Collecting Postcards

Hank Flynt, longtime resident of Williamstown, has long had an interest in local history, serving as chairman of the board of trustees of Historic Deerfield, and long associated with the Williamstown Historical Museum as board member and as volunteer.  He acquired many of his postcards at annual auctions once held by the Williamstown Rotary Club, buying up entire albums that had been donated to the Club by local residents.  He donated his collection to the Williamstown Historical Museum in 1990 and 1993.

Lee Drickamer was a professor in the Biology Department at Williams College for fifteen years from 1972 to 1987, later teaching at Southern Illinois University and at Northern Arizona University.  He retired in 2009.  While living in Williamstown he developed an interest in local history. He and his then-wife Karen are co-editors of Fort Lyons to Harper’s Ferry (1987), a collection of Civil War letters and news dispatches written by Charles Moulton while he served as a member of the 34th Massachusetts Infantry. He is also co-author of the Postal History of Berkshire County, Massachusetts, 1790-1981 (1982).  Lee and Karen Drickamer assembled a substantial collection of local view postcards picturing Williamstown and other Berkshire County towns.  They donated it to the Berkshire County Historical Society, where Lee Drickamer served as president of the board of trustees.

Studying Postcards

Local view postcards have long provided evidence to academic social historians seeking to reconstruct and understand the lives of ordinary people in earlier eras.
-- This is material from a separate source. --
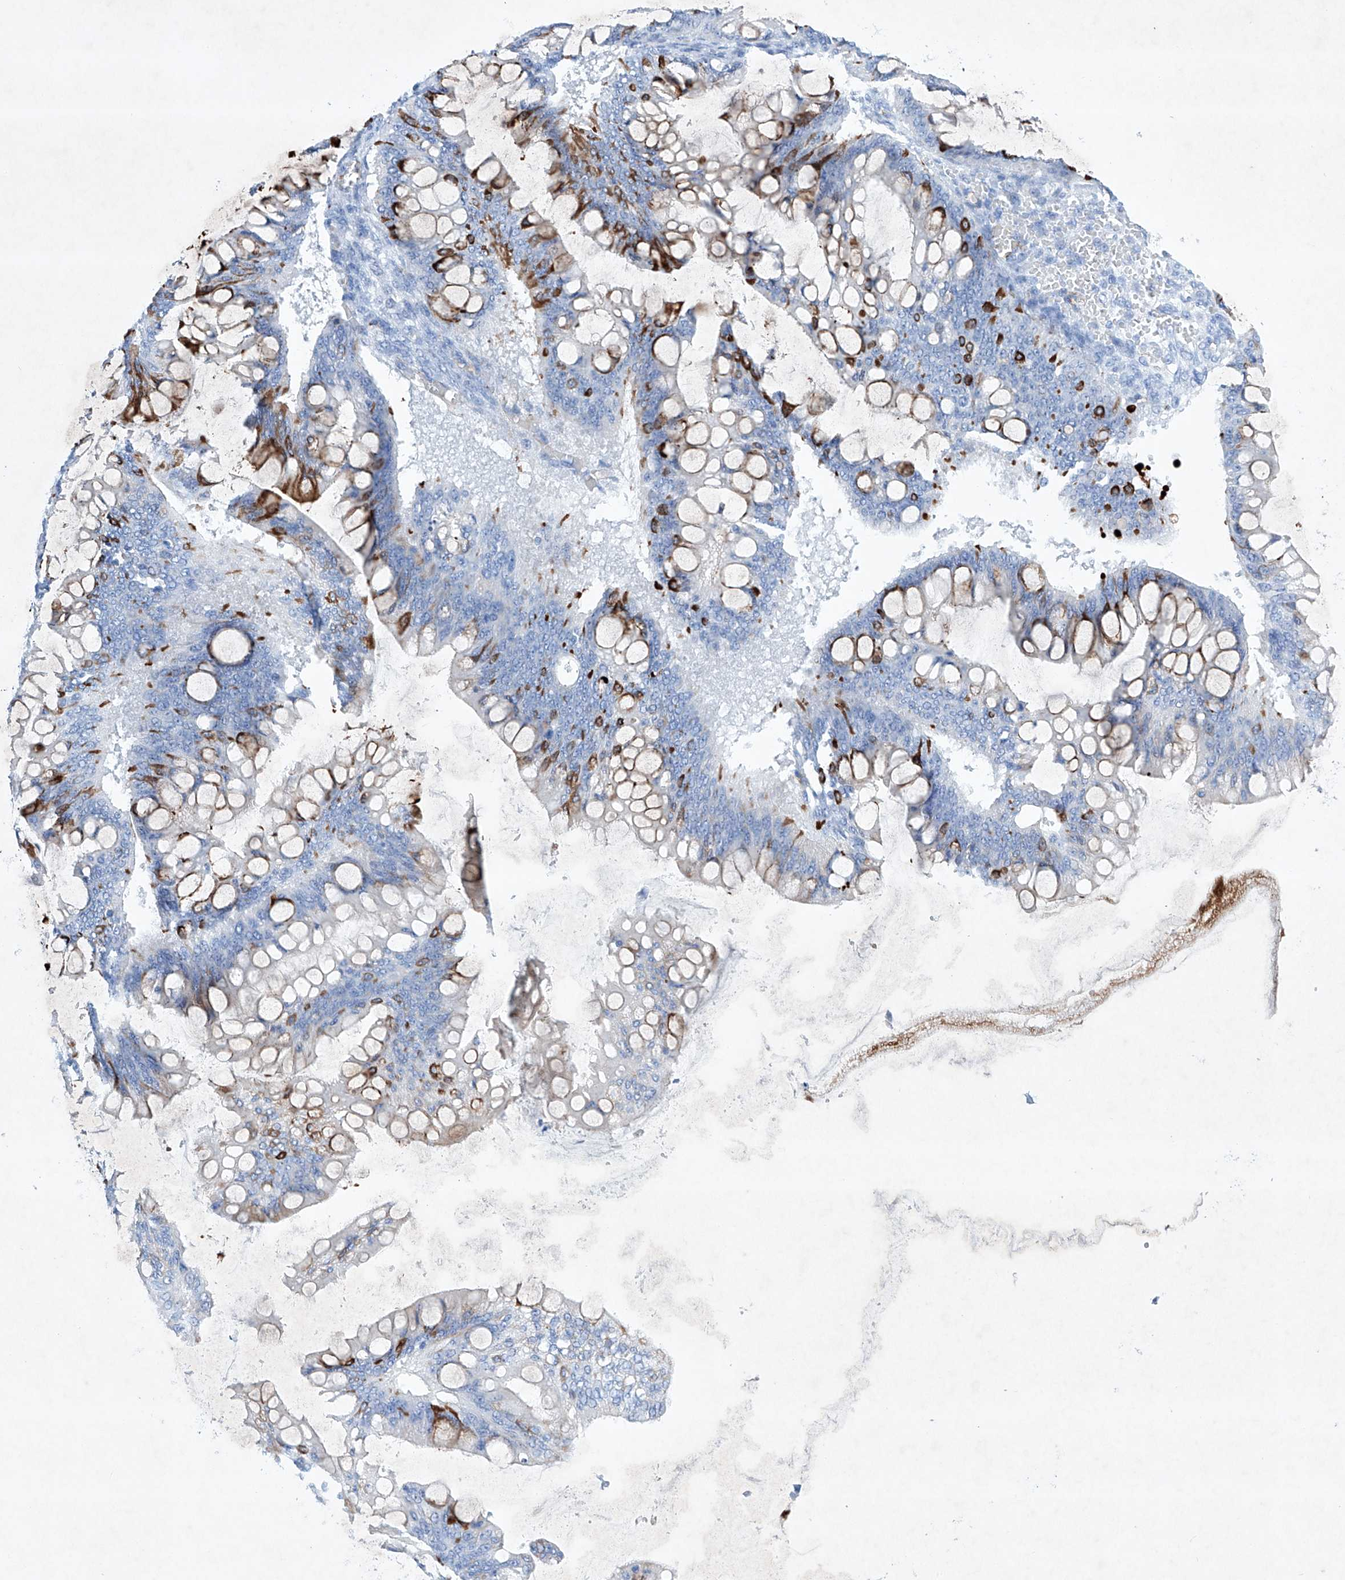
{"staining": {"intensity": "strong", "quantity": "<25%", "location": "cytoplasmic/membranous"}, "tissue": "ovarian cancer", "cell_type": "Tumor cells", "image_type": "cancer", "snomed": [{"axis": "morphology", "description": "Cystadenocarcinoma, mucinous, NOS"}, {"axis": "topography", "description": "Ovary"}], "caption": "Tumor cells show medium levels of strong cytoplasmic/membranous staining in approximately <25% of cells in ovarian cancer.", "gene": "ETV7", "patient": {"sex": "female", "age": 73}}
One recent example is Allen F. Davis, who in 2002 published Postcards from Vermont: A Social History, 1905-1945 (New England University Press). In recent years postcards have also attracted the attention of scholars of visual culture. One collection of essays is Postcards: Ephemeral Histories of Modernity, edited by David Prochaska and Jordana Mendelson (Penn State University Press, 2010).
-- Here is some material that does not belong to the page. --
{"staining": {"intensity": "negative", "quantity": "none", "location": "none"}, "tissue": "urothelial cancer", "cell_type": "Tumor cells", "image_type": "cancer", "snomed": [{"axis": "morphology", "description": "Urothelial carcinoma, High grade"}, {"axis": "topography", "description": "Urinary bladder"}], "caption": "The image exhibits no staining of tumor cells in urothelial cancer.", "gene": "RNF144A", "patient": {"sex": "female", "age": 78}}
Further Reading About Postcards

Many popular books about local view postcards, generously illustrated with hundreds of images, have appeared over the last fifty years. Shown here are three examples, Frank Staff’s The Picture Postcard and its Origins (Praeger, 1966), Rosamond Vaule’s As We Were: American Photographic Postcards, 1905-1930 (David R. Godine, 2004), and  Robert Bogdan and Robert Weseloh, Real Photo Postcard Guide: The People’s Photography (Syracuse University Press, 2006).  This Guide includes sections on collecting categories, dating postcards, and identifying photographers.